_DATA FOR THE TASK_
┄┄┄┄┄┄┄┄┄┄

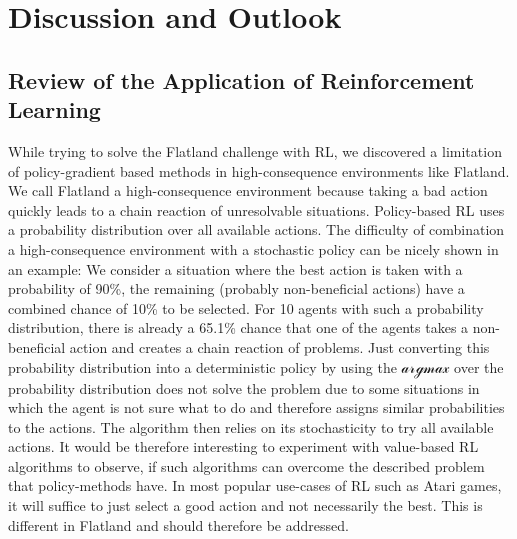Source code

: %
%

\chapter{Discussion and Outlook}
\label{chap.diskussion}
\section{Review of the Application of Reinforcement Learning}\label{discussion_rl}
While trying to solve the Flatland challenge with RL, we discovered a limitation of policy-gradient based methods in high-consequence environments like Flatland. 
We call Flatland a high-consequence environment because taking a bad action quickly leads to a chain reaction of unresolvable situations. Policy-based RL uses a probability distribution over all available actions. The difficulty of combination a high-consequence environment with a stochastic policy can be nicely shown in an example: We consider a situation where the best action is taken with a probability of 90\%, the remaining (probably non-beneficial actions) have a combined chance of 10\% to be selected. For 10 agents with such a probability distribution, there is already a 65.1\% chance that one of the agents takes a non-beneficial action and creates a chain reaction of problems. Just converting this probability distribution into a deterministic policy by using the $\mathcal{argmax}$ over the probability distribution does not solve the problem due to some situations in which the agent is not sure what to do and therefore assigns similar probabilities to the actions. The algorithm then relies on its stochasticity to try all available actions. It would be therefore interesting to experiment with value-based RL algorithms to observe, if such algorithms can overcome the described problem that policy-methods have. In most popular use-cases of RL such as Atari games, it will suffice to just select a good action and not necessarily the best. This is different in Flatland and should therefore be addressed.

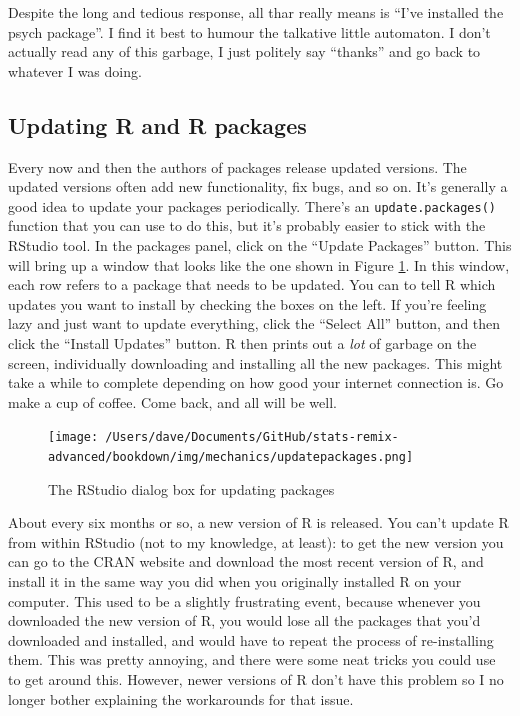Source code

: \documentclass[
]{book}
\begin{document}
Despite the long and tedious response, all thar really means is ``I've installed the psych package''. I find it best to humour the talkative little automaton. I don't actually read any of this garbage, I just politely say ``thanks'' and go back to whatever I was doing.

\hypertarget{updating-r-and-r-packages}{%
\subsection{Updating R and R packages}\label{updating-r-and-r-packages}}

Every now and then the authors of packages release updated versions. The updated versions often add new functionality, fix bugs, and so on. It's generally a good idea to update your packages periodically. There's an \texttt{update.packages()} function that you can use to do this, but it's probably easier to stick with the RStudio tool. In the packages panel, click on the ``Update Packages'' button. This will bring up a window that looks like the one shown in Figure \ref{fig:updatepackages}. In this window, each row refers to a package that needs to be updated. You can to tell R which updates you want to install by checking the boxes on the left. If you're feeling lazy and just want to update everything, click the ``Select All'' button, and then click the ``Install Updates'' button. R then prints out a \emph{lot} of garbage on the screen, individually downloading and installing all the new packages. This might take a while to complete depending on how good your internet connection is. Go make a cup of coffee. Come back, and all will be well.

\begin{figure}
\centering
\texttt{[image: /Users/dave/Documents/GitHub/stats-remix-advanced/bookdown/img/mechanics/updatepackages.png]}
\caption{\label{fig:updatepackages}The RStudio dialog box for updating packages}
\end{figure}

About every six months or so, a new version of R is released. You can't update R from within RStudio (not to my knowledge, at least): to get the new version you can go to the CRAN website and download the most recent version of R, and install it in the same way you did when you originally installed R on your computer. This used to be a slightly frustrating event, because whenever you downloaded the new version of R, you would lose all the packages that you'd downloaded and installed, and would have to repeat the process of re-installing them. This was pretty annoying, and there were some neat tricks you could use to get around this. However, newer versions of R don't have this problem so I no longer bother explaining the workarounds for that issue.
\end{document}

┄┄┄┄┄┄┄┄┄┄

_WORK REQUIRED_
Once the line containing "About every six" is found, output it and each line after it through the end of the listing above, exactly, with nothing else.

_EXERCISE ANSWER_
About every six months or so, a new version of R is released. You can't update R from within RStudio (not to my knowledge, at least): to get the new version you can go to the CRAN website and download the most recent version of R, and install it in the same way you did when you originally installed R on your computer. This used to be a slightly frustrating event, because whenever you downloaded the new version of R, you would lose all the packages that you'd downloaded and installed, and would have to repeat the process of re-installing them. This was pretty annoying, and there were some neat tricks you could use to get around this. However, newer versions of R don't have this problem so I no longer bother explaining the workarounds for that issue.
\end{document}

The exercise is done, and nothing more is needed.